++++ Records for this task ++++

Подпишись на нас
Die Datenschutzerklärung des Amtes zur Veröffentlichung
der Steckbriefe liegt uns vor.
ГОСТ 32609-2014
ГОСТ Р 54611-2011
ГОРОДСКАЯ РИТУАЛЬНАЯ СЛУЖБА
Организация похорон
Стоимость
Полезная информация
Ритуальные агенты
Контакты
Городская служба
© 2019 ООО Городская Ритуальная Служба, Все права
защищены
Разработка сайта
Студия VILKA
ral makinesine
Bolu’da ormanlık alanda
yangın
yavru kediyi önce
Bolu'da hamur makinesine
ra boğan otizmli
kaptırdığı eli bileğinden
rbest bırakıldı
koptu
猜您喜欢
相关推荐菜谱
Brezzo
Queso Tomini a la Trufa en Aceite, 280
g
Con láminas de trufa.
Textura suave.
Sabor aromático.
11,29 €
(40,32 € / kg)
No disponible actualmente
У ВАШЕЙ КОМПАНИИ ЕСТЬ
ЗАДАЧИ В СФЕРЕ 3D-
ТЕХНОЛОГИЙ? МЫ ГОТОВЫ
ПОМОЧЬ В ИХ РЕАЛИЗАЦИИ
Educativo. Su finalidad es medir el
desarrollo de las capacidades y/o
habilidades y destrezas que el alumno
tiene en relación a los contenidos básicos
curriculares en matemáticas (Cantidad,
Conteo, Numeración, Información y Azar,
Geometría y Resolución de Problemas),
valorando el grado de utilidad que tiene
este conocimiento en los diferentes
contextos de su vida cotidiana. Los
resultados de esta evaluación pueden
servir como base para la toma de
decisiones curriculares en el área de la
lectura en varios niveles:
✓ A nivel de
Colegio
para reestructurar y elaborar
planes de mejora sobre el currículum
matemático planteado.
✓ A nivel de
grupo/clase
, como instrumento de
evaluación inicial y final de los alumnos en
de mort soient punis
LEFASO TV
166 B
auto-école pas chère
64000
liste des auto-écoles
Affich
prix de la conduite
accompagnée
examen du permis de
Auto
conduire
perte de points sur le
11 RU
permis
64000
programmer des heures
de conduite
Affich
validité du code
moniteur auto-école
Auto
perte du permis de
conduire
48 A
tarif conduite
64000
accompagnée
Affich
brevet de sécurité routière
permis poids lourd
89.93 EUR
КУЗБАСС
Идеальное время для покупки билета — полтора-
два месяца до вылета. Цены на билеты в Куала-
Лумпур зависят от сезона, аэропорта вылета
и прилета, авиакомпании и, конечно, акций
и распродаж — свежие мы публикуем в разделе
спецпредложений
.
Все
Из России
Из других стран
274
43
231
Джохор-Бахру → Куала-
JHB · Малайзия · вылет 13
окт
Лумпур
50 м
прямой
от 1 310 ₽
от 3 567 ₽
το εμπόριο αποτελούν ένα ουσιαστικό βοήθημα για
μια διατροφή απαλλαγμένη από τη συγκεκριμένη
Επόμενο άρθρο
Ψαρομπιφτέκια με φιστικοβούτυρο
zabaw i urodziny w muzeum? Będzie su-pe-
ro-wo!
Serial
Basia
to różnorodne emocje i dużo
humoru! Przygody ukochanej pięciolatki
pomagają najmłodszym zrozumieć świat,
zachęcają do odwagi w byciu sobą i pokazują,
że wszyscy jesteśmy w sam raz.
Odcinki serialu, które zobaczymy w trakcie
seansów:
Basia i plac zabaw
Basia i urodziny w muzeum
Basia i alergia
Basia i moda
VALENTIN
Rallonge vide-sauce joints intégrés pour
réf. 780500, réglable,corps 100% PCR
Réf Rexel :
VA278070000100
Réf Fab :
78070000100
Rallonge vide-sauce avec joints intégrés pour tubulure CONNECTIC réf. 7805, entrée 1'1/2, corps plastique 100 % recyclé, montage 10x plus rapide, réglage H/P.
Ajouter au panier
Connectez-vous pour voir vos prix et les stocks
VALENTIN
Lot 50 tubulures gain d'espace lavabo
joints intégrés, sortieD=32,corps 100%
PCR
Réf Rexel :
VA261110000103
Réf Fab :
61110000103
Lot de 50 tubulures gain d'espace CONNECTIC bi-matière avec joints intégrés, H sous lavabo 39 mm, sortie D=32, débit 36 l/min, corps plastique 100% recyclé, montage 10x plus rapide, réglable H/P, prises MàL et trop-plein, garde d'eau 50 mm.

++++

- _What you have to do_
Filter the entries and keep only the lines holding "avec".

- _Result for this exercise_
Rallonge vide-sauce avec joints intégrés pour tubulure CONNECTIC réf. 7805, entrée 1'1/2, corps plastique 100 % recyclé, montage 10x plus rapide, réglage H/P.
Lot de 50 tubulures gain d'espace CONNECTIC bi-matière avec joints intégrés, H sous lavabo 39 mm, sortie D=32, débit 36 l/min, corps plastique 100% recyclé, montage 10x plus rapide, réglable H/P, prises MàL et trop-plein, garde d'eau 50 mm.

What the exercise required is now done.